According to the heat pump post, what happened when the flow in the FTC5 was slowed to 1?

DOCUMENT PASSAGE:

^^^^^^^^^^^^^^^^

OK, back at a computer now 
Slowing the flow in my system from 5 to 3 in the FTC5 seems to have made things better. Slowing it to 1 caused it to cycle dramatically because it couldn’t get rid of the heat.
As you can see, this has only been changed whilst it’s warm (early March) so it’s not clear if this slower flow will make things better all year round.
slow-flow is the one at the top above all the others:
The pump has been running a smidge longer which isn’t surprising:
Along with a slower flow I’ve also disabled Force mode on the hot water. Now I flip down to 10 °C to stop it running and flip it higher to get it back on. However, I set it to go up to 50 °C too often and so it worked too hard sometimes. Here’s an example from today where pushing it on to 50 °C (because we had loads of solar) was a bad idea for efficiency - specifically you can see it was reasonable when it popped up from 10 °C to 40 °C (but even that was only 285% efficient):
Anecdotally, it’s not been more efficient running it without Force. The data shows the same thing. I have seen some occasional wonderful runs, but on average it’s pretty much the same as before. I do see it taking a bit longer, and sometimes a lot longer to get warm.

^^^^^^^^^^^^^^^^

[Collected data]
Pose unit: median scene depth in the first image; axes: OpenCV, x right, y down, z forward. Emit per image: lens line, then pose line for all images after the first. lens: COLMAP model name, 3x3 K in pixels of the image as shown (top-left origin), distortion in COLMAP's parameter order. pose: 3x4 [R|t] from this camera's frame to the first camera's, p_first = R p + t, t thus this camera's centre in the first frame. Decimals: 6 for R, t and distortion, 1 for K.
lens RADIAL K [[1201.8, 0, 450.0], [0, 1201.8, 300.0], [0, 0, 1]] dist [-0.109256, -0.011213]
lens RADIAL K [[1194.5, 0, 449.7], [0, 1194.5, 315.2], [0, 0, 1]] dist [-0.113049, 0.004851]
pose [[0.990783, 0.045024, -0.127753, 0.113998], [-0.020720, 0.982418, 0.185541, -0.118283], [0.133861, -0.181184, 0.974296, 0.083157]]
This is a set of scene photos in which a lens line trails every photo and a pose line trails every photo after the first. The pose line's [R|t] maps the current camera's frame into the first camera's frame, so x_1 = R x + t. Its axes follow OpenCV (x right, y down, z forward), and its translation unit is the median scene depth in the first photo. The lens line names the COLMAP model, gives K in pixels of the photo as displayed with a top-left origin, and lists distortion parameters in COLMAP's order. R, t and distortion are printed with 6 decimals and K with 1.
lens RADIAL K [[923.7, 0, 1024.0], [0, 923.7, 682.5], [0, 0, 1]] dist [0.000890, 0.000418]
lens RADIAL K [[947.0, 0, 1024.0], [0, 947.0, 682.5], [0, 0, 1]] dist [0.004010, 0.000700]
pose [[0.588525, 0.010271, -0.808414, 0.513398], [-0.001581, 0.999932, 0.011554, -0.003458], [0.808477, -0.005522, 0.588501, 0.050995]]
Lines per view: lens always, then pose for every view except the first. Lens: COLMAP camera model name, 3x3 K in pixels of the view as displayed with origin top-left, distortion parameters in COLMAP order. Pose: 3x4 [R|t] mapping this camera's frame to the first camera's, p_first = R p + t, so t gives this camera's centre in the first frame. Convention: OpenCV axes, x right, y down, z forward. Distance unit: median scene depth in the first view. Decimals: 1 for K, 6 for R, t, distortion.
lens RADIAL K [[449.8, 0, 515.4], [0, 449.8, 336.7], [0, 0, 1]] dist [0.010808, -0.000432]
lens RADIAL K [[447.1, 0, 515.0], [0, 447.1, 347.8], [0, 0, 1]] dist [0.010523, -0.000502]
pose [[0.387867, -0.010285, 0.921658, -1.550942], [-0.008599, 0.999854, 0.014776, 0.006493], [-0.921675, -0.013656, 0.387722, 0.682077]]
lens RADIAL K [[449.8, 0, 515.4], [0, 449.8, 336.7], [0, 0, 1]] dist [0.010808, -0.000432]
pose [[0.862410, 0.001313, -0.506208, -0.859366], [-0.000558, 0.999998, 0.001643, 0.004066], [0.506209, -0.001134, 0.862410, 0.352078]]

^^^^^^^^^^^^^^^^

ANSWER BOX: The system cycled dramatically because it couldn't get rid of the heat.